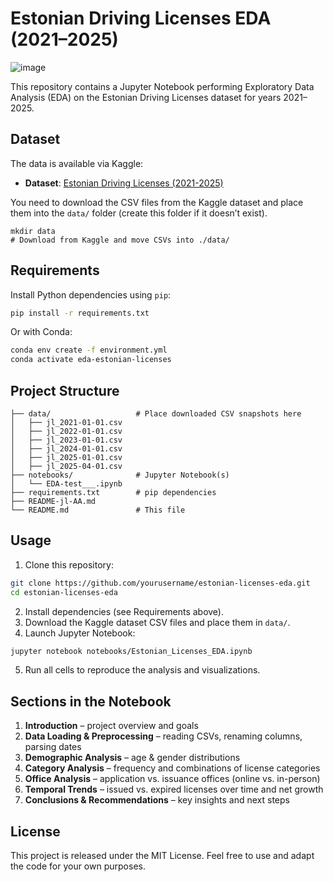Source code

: # Estonian Driving Licenses EDA (2021–2025)
![image](https://github.com/user-attachments/assets/56147d39-ed76-4ff1-b177-39b027e49e9a)

This repository contains a Jupyter Notebook performing Exploratory Data Analysis (EDA) on the Estonian Driving Licenses dataset for years 2021–2025.

## Dataset

The data is available via Kaggle:

- **Dataset**: [Estonian Driving Licenses (2021-2025)](https://www.kaggle.com/datasets/kayrahanozcan/estonian-driving-licenses-2021-2025/data)

You need to download the CSV files from the Kaggle dataset and place them into the `data/` folder (create this folder if it doesn’t exist).

```
mkdir data
# Download from Kaggle and move CSVs into ./data/
```

## Requirements

Install Python dependencies using `pip`:

```bash
pip install -r requirements.txt
```

Or with Conda:

```bash
conda env create -f environment.yml
conda activate eda-estonian-licenses
```

## Project Structure

```
├── data/                   # Place downloaded CSV snapshots here
│   ├── jl_2021-01-01.csv
│   ├── jl_2022-01-01.csv
│   ├── jl_2023-01-01.csv
│   ├── jl_2024-01-01.csv
│   ├── jl_2025-01-01.csv
│   ├── jl_2025-04-01.csv
├── notebooks/              # Jupyter Notebook(s)
│   └── EDA-test___.ipynb
├── requirements.txt        # pip dependencies
├── README-jl-AA.md    
└── README.md               # This file
```

## Usage

1. Clone this repository:
```bash
git clone https://github.com/yourusername/estonian-licenses-eda.git
cd estonian-licenses-eda
```
2. Install dependencies (see Requirements above).
3. Download the Kaggle dataset CSV files and place them in `data/`.
4. Launch Jupyter Notebook:
```bash
jupyter notebook notebooks/Estonian_Licenses_EDA.ipynb
```
5. Run all cells to reproduce the analysis and visualizations.

## Sections in the Notebook

1. **Introduction** – project overview and goals
2. **Data Loading & Preprocessing** – reading CSVs, renaming columns, parsing dates
3. **Demographic Analysis** – age & gender distributions
4. **Category Analysis** – frequency and combinations of license categories
5. **Office Analysis** – application vs. issuance offices (online vs. in-person)
6. **Temporal Trends** – issued vs. expired licenses over time and net growth
7. **Conclusions & Recommendations** – key insights and next steps

## License

This project is released under the MIT License. Feel free to use and adapt the code for your own purposes.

• _What to produce_:
Please set down the whole listing above exactly and skip every picture.

• _Exercise solution_:
Source code

: # Estonian Driving Licenses EDA (2021–2025)
![image](https://github.com/user-attachments/assets/56147d39-ed76-4ff1-b177-39b027e49e9a)

This repository contains a Jupyter Notebook performing Exploratory Data Analysis (EDA) on the Estonian Driving Licenses dataset for years 2021–2025.

## Dataset

The data is available via Kaggle:

- **Dataset**: [Estonian Driving Licenses (2021-2025)](https://www.kaggle.com/datasets/kayrahanozcan/estonian-driving-licenses-2021-2025/data)

You need to download the CSV files from the Kaggle dataset and place them into the `data/` folder (create this folder if it doesn’t exist).

```
mkdir data
# Download from Kaggle and move CSVs into ./data/
```

## Requirements

Install Python dependencies using `pip`:

```bash
pip install -r requirements.txt
```

Or with Conda:

```bash
conda env create -f environment.yml
conda activate eda-estonian-licenses
```

## Project Structure

```
├── data/                   # Place downloaded CSV snapshots here
│   ├── jl_2021-01-01.csv
│   ├── jl_2022-01-01.csv
│   ├── jl_2023-01-01.csv
│   ├── jl_2024-01-01.csv
│   ├── jl_2025-01-01.csv
│   ├── jl_2025-04-01.csv
├── notebooks/              # Jupyter Notebook(s)
│   └── EDA-test___.ipynb
├── requirements.txt        # pip dependencies
├── README-jl-AA.md    
└── README.md               # This file
```

## Usage

1. Clone this repository:
```bash
git clone https://github.com/yourusername/estonian-licenses-eda.git
cd estonian-licenses-eda
```
2. Install dependencies (see Requirements above).
3. Download the Kaggle dataset CSV files and place them in `data/`.
4. Launch Jupyter Notebook:
```bash
jupyter notebook notebooks/Estonian_Licenses_EDA.ipynb
```
5. Run all cells to reproduce the analysis and visualizations.

## Sections in the Notebook

1. **Introduction** – project overview and goals
2. **Data Loading & Preprocessing** – reading CSVs, renaming columns, parsing dates
3. **Demographic Analysis** – age & gender distributions
4. **Category Analysis** – frequency and combinations of license categories
5. **Office Analysis** – application vs. issuance offices (online vs. in-person)
6. **Temporal Trends** – issued vs. expired licenses over time and net growth
7. **Conclusions & Recommendations** – key insights and next steps

## License

This project is released under the MIT License. Feel free to use and adapt the code for your own purposes.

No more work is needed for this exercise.